* _WHAT THE TASK REQUIRES_: An exact copy of the data is required, with no pictures in it.

* _RECORDS SUPPLIED_:
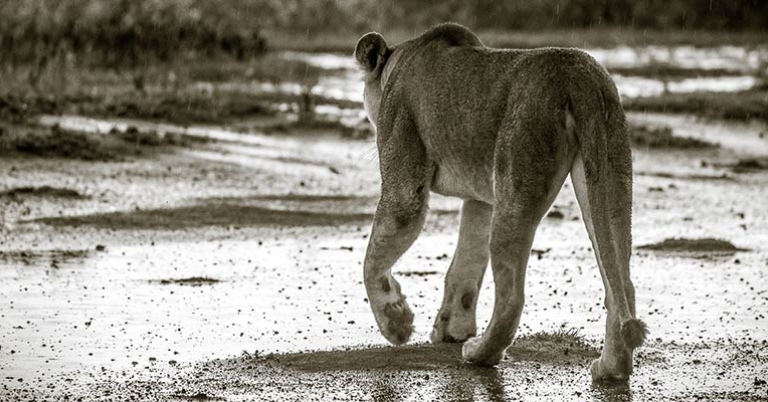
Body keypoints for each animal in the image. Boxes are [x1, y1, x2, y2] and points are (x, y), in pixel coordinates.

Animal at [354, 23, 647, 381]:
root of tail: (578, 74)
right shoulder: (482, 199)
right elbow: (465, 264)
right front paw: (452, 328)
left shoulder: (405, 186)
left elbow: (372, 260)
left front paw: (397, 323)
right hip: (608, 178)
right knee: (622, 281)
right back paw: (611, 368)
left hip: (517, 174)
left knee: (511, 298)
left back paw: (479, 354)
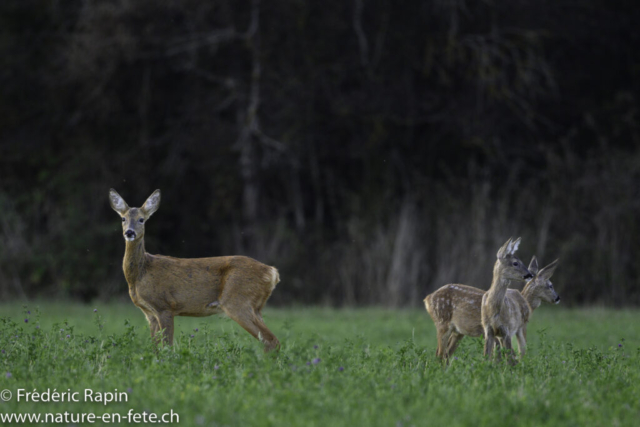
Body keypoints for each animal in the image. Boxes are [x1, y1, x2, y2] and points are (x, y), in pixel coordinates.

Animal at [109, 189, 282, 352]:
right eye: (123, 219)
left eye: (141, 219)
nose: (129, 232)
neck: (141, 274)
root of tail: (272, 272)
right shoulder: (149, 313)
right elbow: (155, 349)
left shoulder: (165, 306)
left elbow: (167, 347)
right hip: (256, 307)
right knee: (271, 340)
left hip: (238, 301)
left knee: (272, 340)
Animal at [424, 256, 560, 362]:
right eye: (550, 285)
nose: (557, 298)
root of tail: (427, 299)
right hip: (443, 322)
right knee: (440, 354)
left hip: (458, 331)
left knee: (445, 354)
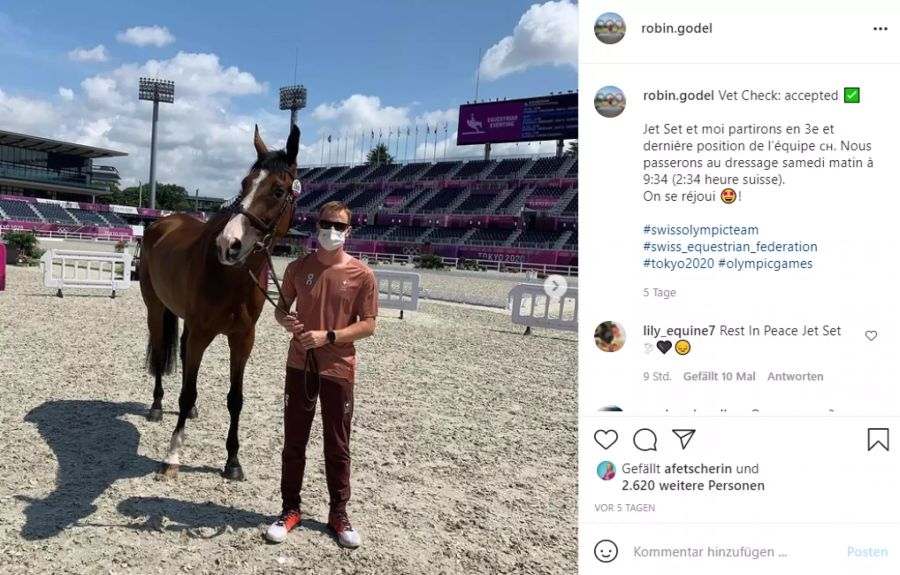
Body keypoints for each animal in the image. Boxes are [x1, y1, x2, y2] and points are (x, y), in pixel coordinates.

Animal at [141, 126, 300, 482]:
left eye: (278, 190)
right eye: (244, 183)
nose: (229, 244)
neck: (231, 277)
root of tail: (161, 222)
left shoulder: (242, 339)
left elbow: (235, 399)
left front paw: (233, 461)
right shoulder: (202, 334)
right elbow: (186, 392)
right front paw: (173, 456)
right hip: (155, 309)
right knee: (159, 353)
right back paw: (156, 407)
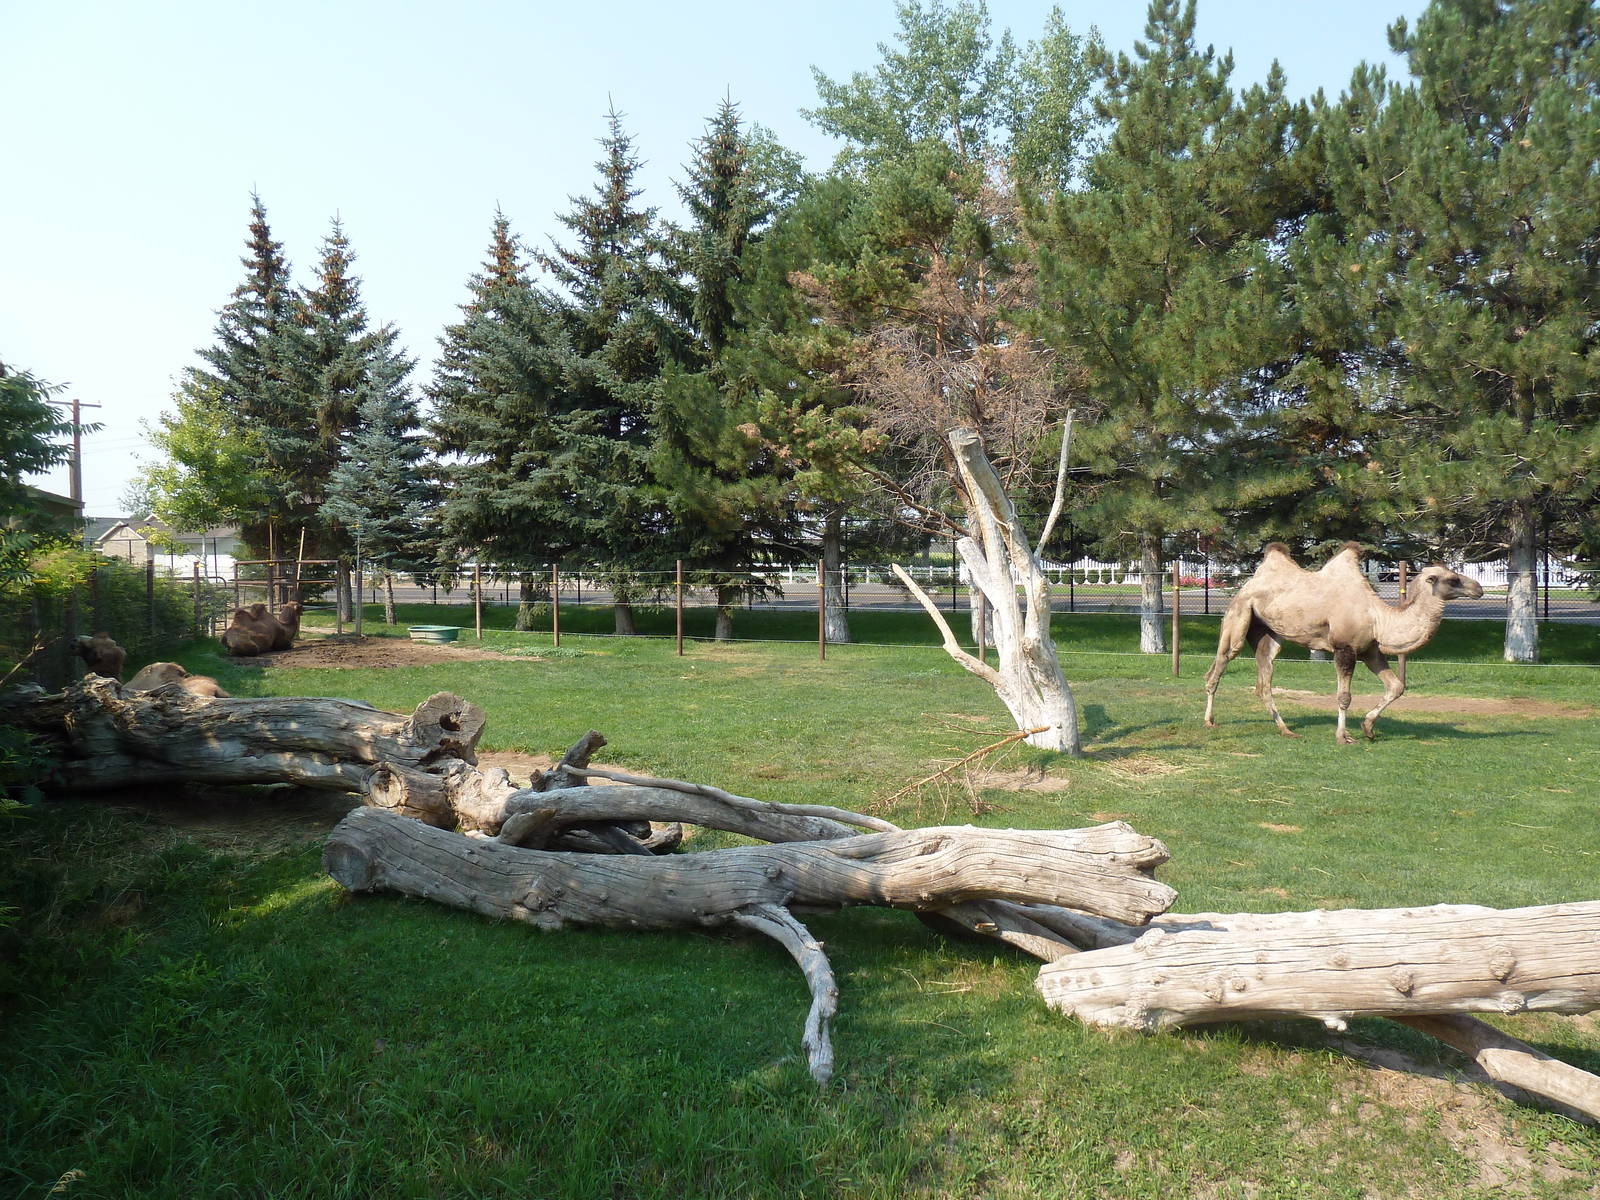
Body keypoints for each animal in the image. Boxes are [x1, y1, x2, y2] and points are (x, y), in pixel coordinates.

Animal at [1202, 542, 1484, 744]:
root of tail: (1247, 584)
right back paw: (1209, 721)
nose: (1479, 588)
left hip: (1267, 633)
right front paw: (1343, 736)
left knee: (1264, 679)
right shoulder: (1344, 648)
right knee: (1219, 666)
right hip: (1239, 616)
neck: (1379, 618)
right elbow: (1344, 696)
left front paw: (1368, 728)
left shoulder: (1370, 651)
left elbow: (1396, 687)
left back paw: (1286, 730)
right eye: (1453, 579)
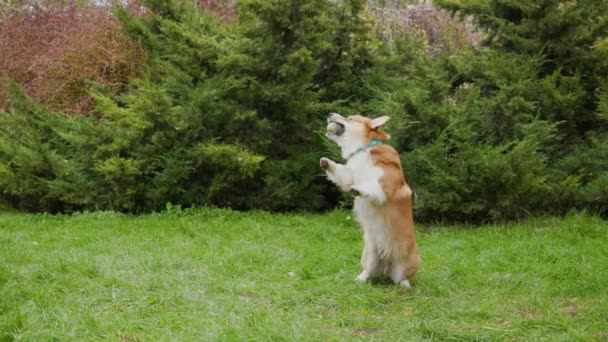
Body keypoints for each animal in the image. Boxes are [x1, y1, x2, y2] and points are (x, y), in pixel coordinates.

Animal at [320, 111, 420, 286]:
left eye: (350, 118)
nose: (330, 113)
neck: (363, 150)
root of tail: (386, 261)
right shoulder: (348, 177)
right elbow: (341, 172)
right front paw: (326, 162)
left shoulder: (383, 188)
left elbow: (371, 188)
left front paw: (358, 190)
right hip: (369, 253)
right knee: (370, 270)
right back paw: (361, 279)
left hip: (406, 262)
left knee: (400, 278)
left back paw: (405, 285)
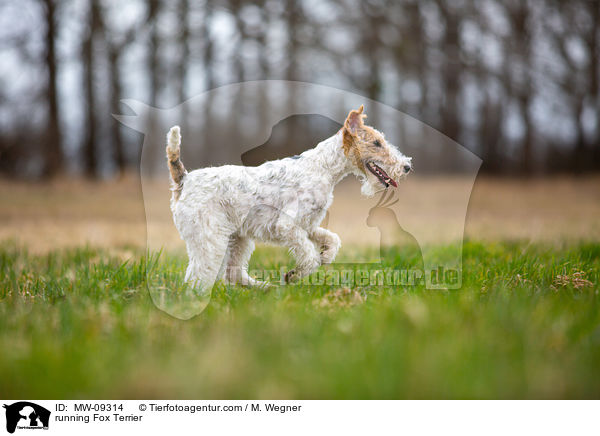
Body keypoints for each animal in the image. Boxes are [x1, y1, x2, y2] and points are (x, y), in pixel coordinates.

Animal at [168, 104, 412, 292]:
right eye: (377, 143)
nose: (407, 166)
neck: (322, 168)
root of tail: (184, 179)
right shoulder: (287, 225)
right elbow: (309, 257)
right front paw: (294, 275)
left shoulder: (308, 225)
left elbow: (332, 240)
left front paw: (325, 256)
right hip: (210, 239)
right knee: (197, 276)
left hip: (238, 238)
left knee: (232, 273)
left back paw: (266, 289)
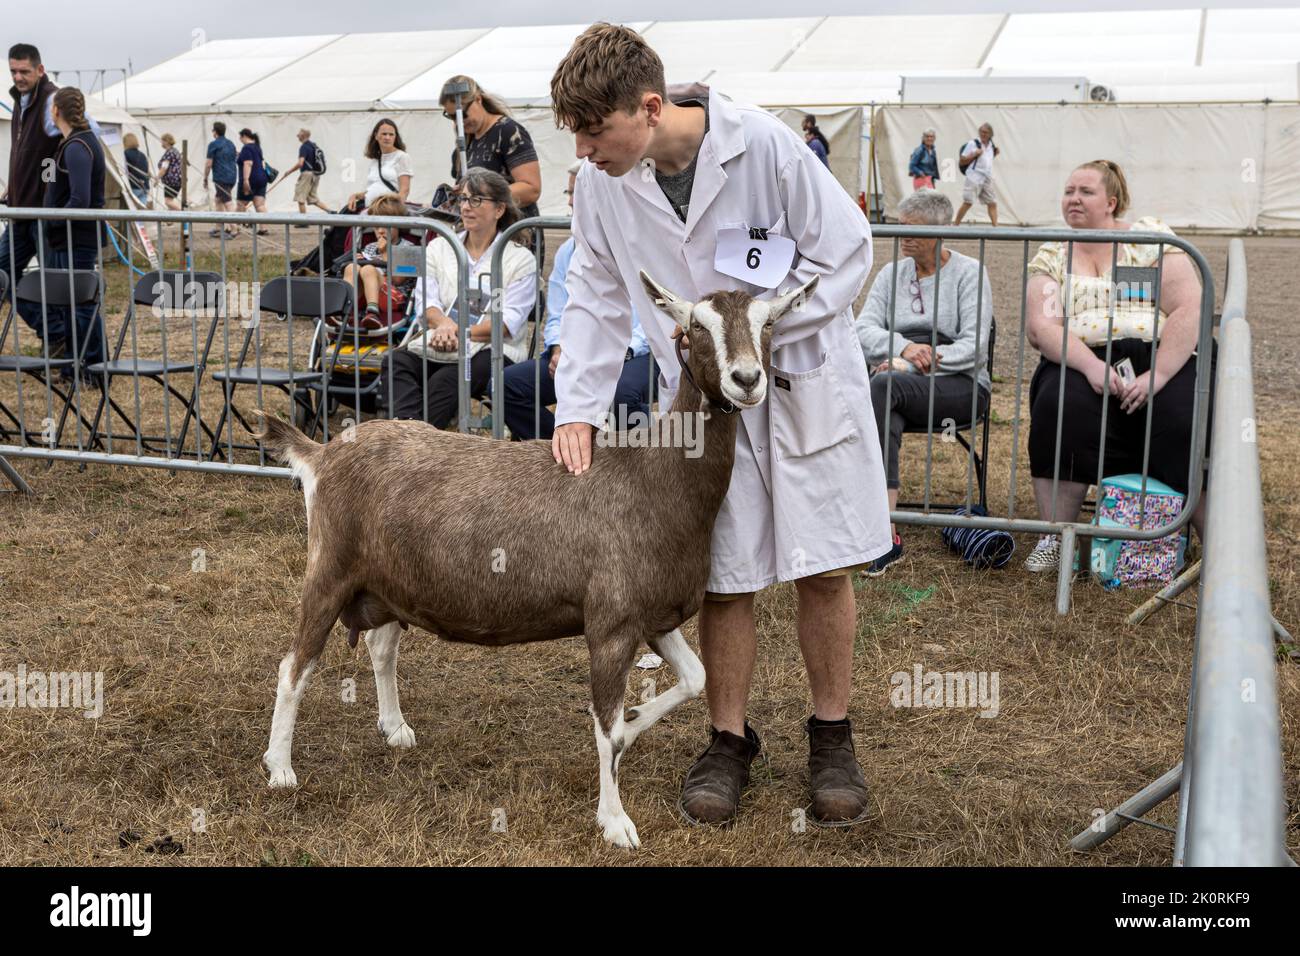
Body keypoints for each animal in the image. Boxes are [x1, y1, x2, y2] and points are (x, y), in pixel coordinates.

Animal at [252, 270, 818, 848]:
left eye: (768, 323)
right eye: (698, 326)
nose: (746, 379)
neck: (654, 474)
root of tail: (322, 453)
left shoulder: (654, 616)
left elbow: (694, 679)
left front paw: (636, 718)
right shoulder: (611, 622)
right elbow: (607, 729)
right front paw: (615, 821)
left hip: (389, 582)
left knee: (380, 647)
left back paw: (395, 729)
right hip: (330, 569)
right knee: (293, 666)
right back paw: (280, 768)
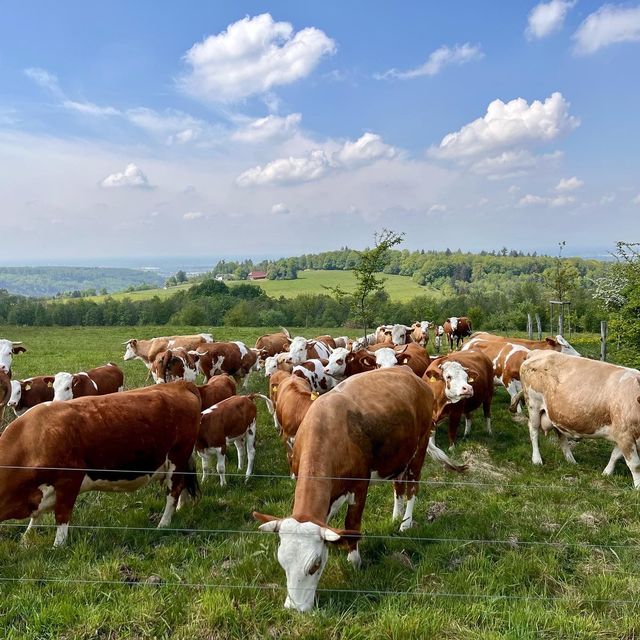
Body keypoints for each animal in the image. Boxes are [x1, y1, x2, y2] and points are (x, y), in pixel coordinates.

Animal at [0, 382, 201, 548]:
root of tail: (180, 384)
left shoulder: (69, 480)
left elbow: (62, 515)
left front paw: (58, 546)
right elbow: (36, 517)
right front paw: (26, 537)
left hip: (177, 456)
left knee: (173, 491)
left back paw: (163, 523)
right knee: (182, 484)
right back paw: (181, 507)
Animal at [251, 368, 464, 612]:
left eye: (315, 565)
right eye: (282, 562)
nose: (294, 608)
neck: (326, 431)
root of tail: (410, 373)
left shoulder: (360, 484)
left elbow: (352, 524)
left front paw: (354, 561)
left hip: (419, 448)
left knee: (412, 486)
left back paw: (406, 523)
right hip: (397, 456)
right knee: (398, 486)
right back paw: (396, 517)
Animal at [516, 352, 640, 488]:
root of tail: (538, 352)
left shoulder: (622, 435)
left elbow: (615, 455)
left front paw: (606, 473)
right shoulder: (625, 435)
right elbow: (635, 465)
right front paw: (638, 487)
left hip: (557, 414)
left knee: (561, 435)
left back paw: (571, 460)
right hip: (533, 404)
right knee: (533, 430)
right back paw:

* _REPLY TO THE EXERCISE_:
Body keypoints for each animal in the image. Boxes are [x1, y1, x2, y2] and points are (x, y), in pixel coordinates.

Animal at [354, 23, 647, 381]:
root of tail: (578, 74)
right shoulder: (482, 199)
right elbow: (465, 264)
right front paw: (452, 328)
left shoulder: (405, 186)
left elbow: (372, 260)
left front paw: (397, 323)
right hip: (608, 178)
right knee: (622, 281)
right back paw: (611, 368)
left hip: (517, 174)
left knee: (511, 298)
left back paw: (479, 354)
Body keypoints for each animal in the image. Boxes are [x1, y1, x2, y2] and points are (x, y), in pixel coordinates.

Animal at [109, 189, 282, 352]:
right eye: (123, 219)
left eye: (141, 219)
nose: (129, 232)
neck: (141, 274)
root of tail: (272, 272)
right shoulder: (149, 313)
right elbow: (155, 349)
left shoulder: (165, 306)
left elbow: (167, 347)
right hip: (256, 307)
right knee: (271, 340)
left hip: (238, 301)
left knee: (272, 340)
Animal at [424, 256, 560, 362]:
right eye: (550, 285)
nose: (557, 298)
root of tail: (427, 299)
right hip: (443, 322)
right knee: (440, 354)
left hip: (458, 331)
left knee: (445, 354)
Body keypoints for each animal in the image. Boxes are [x1, y1, x2, y2] and points are (x, y), in pixel coordinates.

Animal at [141, 126, 300, 482]:
left eye: (278, 190)
right eye: (244, 183)
nose: (229, 244)
neck: (231, 277)
root of tail: (161, 222)
left shoulder: (242, 339)
left elbow: (235, 399)
left front paw: (233, 461)
right shoulder: (202, 334)
right elbow: (186, 392)
right front paw: (173, 456)
right hip: (155, 309)
right knee: (159, 353)
right back paw: (156, 407)
Body keypoints for each animal in the image. Boxes are [x1, y1, x2, y2] and points are (x, y), in pixel coordinates.

Animal at [1202, 542, 1484, 744]:
root of tail: (1247, 584)
right back paw: (1209, 721)
nose: (1479, 588)
left hip: (1267, 633)
right front paw: (1343, 736)
left knee: (1264, 679)
right shoulder: (1344, 648)
right knee: (1219, 666)
right hip: (1239, 616)
neck: (1379, 618)
right elbow: (1344, 696)
left front paw: (1368, 728)
left shoulder: (1370, 651)
left elbow: (1396, 687)
left back paw: (1286, 730)
right eye: (1453, 579)
Body keypoints for each animal in the image. Boxes are [x1, y1, x2, y2] and points are (x, y), in pixel coordinates.

Animal at [320, 111, 420, 286]:
left eye: (350, 118)
nose: (330, 113)
neck: (363, 150)
root of tail: (386, 261)
right shoulder: (348, 177)
right elbow: (341, 172)
right front paw: (326, 162)
left shoulder: (383, 188)
left elbow: (371, 188)
left front paw: (358, 190)
right hip: (369, 253)
right knee: (370, 270)
right back paw: (361, 279)
left hip: (406, 262)
left knee: (400, 278)
left back paw: (405, 285)
Body keypoints for each animal in the image. Boxes are [x1, y1, x2, y2] and points are (x, y), in pixel coordinates.

Animal at [168, 104, 412, 292]:
right eye: (377, 143)
nose: (407, 166)
neck: (322, 168)
root of tail: (184, 179)
right shoulder: (287, 225)
right elbow: (309, 257)
right front paw: (294, 275)
left shoulder: (308, 225)
left elbow: (332, 240)
left front paw: (325, 256)
right hip: (210, 239)
right knee: (197, 276)
left hip: (238, 238)
left knee: (232, 273)
left back paw: (266, 289)
Body keypoints for each animal in the image. Boxes are [x1, y1, x2, y2] and points are (x, y), in pixel coordinates.

Animal at [252, 270, 818, 848]:
left eye: (768, 323)
right eye: (698, 326)
nose: (746, 379)
neck: (654, 474)
root of tail: (322, 453)
left shoulder: (654, 616)
left elbow: (694, 679)
left front paw: (636, 718)
right shoulder: (611, 622)
right elbow: (607, 729)
right front paw: (615, 821)
left hip: (389, 582)
left knee: (380, 647)
left back paw: (395, 729)
right hip: (330, 569)
right knee: (293, 666)
right back paw: (280, 768)
Body keypoints for each animal in the image. Boxes are [x1, y1, x2, y2] and points are (x, y), in pixel coordinates.

Animal at [0, 382, 201, 548]:
root of tail: (180, 384)
left shoulder: (69, 480)
left elbow: (62, 515)
left front paw: (58, 546)
right elbow: (36, 517)
right front paw: (26, 537)
left hip: (177, 456)
left knee: (173, 491)
left back paw: (163, 523)
right knee: (182, 484)
right back paw: (181, 507)
Animal at [251, 368, 464, 612]:
left eye: (315, 565)
right eye: (282, 562)
nose: (294, 608)
neck: (326, 431)
root of tail: (410, 373)
left shoulder: (360, 484)
left elbow: (352, 524)
left front paw: (354, 561)
left hip: (419, 448)
left knee: (412, 486)
left back paw: (406, 523)
right hip: (397, 456)
right knee: (398, 486)
right back paw: (396, 517)
Animal at [516, 352, 640, 488]:
root of tail: (538, 352)
left shoulder: (622, 435)
left elbow: (615, 455)
left front paw: (606, 473)
right shoulder: (625, 435)
right elbow: (635, 465)
right front paw: (638, 487)
left hip: (557, 414)
left knee: (561, 435)
left back paw: (571, 460)
right hip: (533, 404)
right knee: (533, 430)
right back paw:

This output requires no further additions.